"I went to a pawnbroker that day and sold my diamond rings, ear-rings, and cross, and with the proceeds opened a rooming house at 1235 Wabash avenue. Mr. McDonald often came to see me and dine there, and it looked as if there might be a reconciliation. But soon after that he met Dora Barclay, and from that time we were friends no longer, but bitter enemies.
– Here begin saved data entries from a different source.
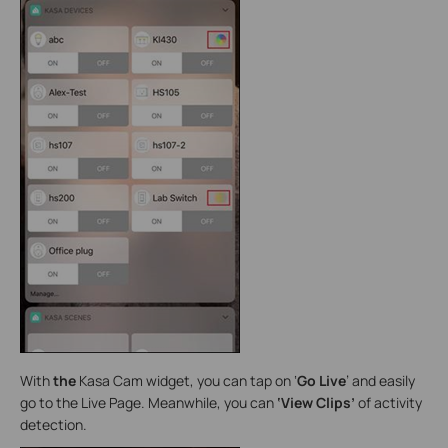
With
the
Kasa Cam widget, you can tap on ‘
Go Live
’ and easily
go to the Live Page. Meanwhile, you can
‘View Clips’
of activity
detection.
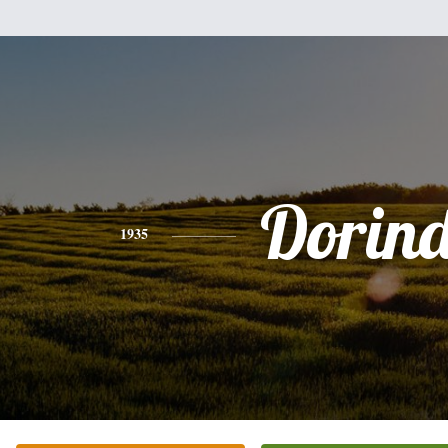
Dorin
1935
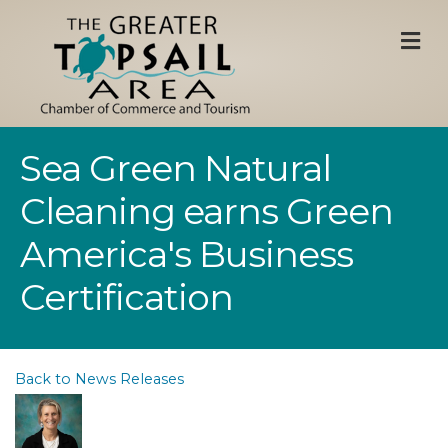
M
Sea Green Natural
Cleaning earns Green
America's Business
Certification
Back to News Releases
"The reputation of my house was ruined by the arrest of Mike Coleman, alias Charles Wilson, the safe-blower, who had lived there a few weeks, and at first I thought Mr. McDonald was behind this plot to ruin me. I went to the Animosa, Pa., penitentiary, saw Coleman, and learned that Mr. McDonald was innocent. But after that a story was started that I lived with Coleman for years. I never saw him after that time at the penitentiary.

"After the World's Fair I removed to St. Louis and started a boarding house at 2686 Locust street. But soon Mr. McDonald's detectives were hounding me there, the newspapers began to print stories of our troubles, and my business was ruined.

Driven to Hide Identity.

"I saw that if I was to live peacefully I must bury my identity, and so, assuming the name of Mrs. Grashoff, I went to New York, and obtained employment with the Board of Charities at Fourth avenue and Twenty-third street, of which Mr. Van Vordenberg was the head. For fifteen years I have been in charitable work. I founded the Destitute Old Ladies' Home at Paterson, N. J., and at present my work is with the Crittenden Rescue Homes for Unfortunate Girls. It is not the least solace for my many misfortunes that I have been able to save many girls from continuing their wayward careers.

"So much for the lies circulated about me for twenty years. I never saw Father Price after he left Chicago, nor Father Moysant after I went to Mrs. McGuire's. Both are living, so far as I know, but where, I do not know."

But the records show, according to Mrs. Mary McDonald, that her husband repented of the wrongs he had heaped upon her, and called her to his bedside when he was dying, acknowledging her as his wife, and begging her forgiveness. They were reunited, and a few days later McDonald died.

Opposed by Documents.

For Mrs. Dora McDonald, on the other hand, an entirely different case is made out by her attorney, Colonel James Hamilton Lewis. He said that he had procured new evidence in the shape of affidavits and sworn statements of witnesses in the suit for divorce brought by "Mike" McDonald against Mary C. McDonald in 1889, and letters in the handwriting of Mary McDonald, and others.

The divorce bill, according to Colonel Lewis, was filed in the Superior Court of Cook County on September 11, 1889. In the complaint, McDonald alleged that he married his first wife November 20, 1870, and lived with her until May 1, 1889. He alleged misconduct in the complaint, naming Joseph Moysant, or Father Moysant, a renegade priest, and gave dates and places of alleged misconduct. He also alleged that Mrs. McDonald had fled to France with Moysant, and that she was not a resident of Chicago, or the State of Illinois.